When it comes to writing a resume, the most basic considerations are what to put in it and what to leave out.
Your Contact Info
Obviously, you'll include your name, address, and phone number. And you'll probably remember to add your email address to your contact info. But if you have a website or blog, you may also want to include those URLs. (This will depend on what the content is. If your blog is highly personal and not relevant to your professional life, then you'll probably want to skip it.)
Recently, I've noticed that some job seekers are including the URL of their LinkedIn profile. Depending on what your profile looks like and how relevant it is to the position you're applying for, it may not be a bad idea to include your LinkedIn info at the top of your resume.
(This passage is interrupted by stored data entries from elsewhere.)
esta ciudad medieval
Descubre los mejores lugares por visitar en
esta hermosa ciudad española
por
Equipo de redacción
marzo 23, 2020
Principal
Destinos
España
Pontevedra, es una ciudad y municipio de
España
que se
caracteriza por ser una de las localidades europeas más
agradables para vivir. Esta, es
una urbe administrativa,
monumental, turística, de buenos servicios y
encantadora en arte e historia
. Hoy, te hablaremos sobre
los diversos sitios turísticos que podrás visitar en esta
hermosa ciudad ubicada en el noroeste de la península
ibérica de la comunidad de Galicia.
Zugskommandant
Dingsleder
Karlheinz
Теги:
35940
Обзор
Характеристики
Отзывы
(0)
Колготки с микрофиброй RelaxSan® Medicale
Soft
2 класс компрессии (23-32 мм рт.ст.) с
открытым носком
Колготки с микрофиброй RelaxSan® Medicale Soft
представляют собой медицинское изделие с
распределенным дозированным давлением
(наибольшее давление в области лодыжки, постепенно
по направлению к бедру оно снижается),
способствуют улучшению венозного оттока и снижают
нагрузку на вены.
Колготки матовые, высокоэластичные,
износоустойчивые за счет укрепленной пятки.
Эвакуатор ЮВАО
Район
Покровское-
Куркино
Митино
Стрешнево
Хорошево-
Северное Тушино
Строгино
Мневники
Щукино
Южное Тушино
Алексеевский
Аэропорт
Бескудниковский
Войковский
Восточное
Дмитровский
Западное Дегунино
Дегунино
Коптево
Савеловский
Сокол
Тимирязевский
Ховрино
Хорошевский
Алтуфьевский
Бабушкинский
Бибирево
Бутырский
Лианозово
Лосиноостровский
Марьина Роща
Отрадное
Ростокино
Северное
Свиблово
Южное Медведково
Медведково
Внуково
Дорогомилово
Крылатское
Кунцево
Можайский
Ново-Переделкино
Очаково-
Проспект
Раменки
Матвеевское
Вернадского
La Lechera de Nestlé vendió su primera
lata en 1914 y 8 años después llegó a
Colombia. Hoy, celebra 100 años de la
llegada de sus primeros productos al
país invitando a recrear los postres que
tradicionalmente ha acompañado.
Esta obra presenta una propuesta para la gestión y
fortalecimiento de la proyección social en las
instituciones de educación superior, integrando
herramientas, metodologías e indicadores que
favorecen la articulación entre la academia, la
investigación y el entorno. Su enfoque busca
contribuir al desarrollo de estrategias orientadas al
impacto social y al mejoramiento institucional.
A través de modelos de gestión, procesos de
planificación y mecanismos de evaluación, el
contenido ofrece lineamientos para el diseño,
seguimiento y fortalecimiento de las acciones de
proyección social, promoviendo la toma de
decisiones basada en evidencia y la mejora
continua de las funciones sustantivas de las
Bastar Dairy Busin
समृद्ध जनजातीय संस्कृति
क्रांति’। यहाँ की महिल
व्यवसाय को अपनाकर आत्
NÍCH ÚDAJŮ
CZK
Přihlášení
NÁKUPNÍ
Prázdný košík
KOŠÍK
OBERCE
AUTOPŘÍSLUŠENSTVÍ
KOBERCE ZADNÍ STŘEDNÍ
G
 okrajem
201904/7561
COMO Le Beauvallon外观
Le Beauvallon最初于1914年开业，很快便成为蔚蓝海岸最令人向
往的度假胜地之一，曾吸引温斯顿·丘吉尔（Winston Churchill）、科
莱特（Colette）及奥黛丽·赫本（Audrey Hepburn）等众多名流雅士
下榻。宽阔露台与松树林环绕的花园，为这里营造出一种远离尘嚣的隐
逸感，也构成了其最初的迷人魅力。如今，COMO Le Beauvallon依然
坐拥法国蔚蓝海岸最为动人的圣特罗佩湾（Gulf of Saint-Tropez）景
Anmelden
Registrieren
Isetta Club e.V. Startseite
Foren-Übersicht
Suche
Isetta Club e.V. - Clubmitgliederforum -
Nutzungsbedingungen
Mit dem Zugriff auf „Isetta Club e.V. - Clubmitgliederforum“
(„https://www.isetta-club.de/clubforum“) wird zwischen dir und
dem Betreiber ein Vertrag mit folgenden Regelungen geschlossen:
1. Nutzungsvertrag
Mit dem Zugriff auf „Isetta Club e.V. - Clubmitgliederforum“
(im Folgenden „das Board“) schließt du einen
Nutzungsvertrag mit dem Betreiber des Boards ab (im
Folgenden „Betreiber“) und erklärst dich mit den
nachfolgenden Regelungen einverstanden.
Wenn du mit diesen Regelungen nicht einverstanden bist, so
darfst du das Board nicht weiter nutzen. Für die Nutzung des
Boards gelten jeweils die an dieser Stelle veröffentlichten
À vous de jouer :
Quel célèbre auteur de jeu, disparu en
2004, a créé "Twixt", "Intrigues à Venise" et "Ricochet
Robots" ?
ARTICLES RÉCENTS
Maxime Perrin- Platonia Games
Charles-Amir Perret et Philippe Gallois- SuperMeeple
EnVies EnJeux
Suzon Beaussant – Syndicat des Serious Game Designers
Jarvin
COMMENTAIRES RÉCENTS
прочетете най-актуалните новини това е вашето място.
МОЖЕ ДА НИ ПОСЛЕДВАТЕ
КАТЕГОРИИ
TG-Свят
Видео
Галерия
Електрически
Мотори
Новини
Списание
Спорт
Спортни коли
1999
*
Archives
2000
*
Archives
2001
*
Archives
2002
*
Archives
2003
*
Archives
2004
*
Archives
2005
This is especially true if you've carefully crafted your profile and have received glowing recommendations from those who know your work.
Some other basics for every resume include the names of the companies where you've worked and your job titles there, along with each organization's city and state. By omitting the street address, you end up with a cleaner-looking document.
Skills and Accomplishments Sell Your Talents
Now on to the heart of your resume: skills and accomplishments. This is the area where you sell your talents and convince prospective employers that they should interview you.
Numbers Speak Louder Than Words
It's not enough to list what you do - you really need to expand your job description to include the results of your hard work. You want to clearly show the kind of positive results employers can expect if they hire you. Including results can make the difference between a good resume and a great one.
Speaking of results, I strongly urge you to use numbers when describing your accomplishments. Numbers are powerful indicators of your talents.
For instance, perhaps as an account executive, you effortlessly juggled 35 accounts at a time. Maybe as a non-profit manager, you wrote grant proposals which generated more than $500,000 in annual support. Reread these sentences without the numbers, and I think you'll see for yourself the huge difference that numbers can make.
You can also include the numbers of years you worked for a company or in a particular type of job. This might look something like, "For more than 20 years, designed innovative brochures, flyers, advertisements, and direct mail pieces for advertising agencies and in-house marketing departments."
All Education Counts
Include your education in a separate section of your resume. If you attended college but did not graduate, you can indicate this by including the total number of college credits you've received.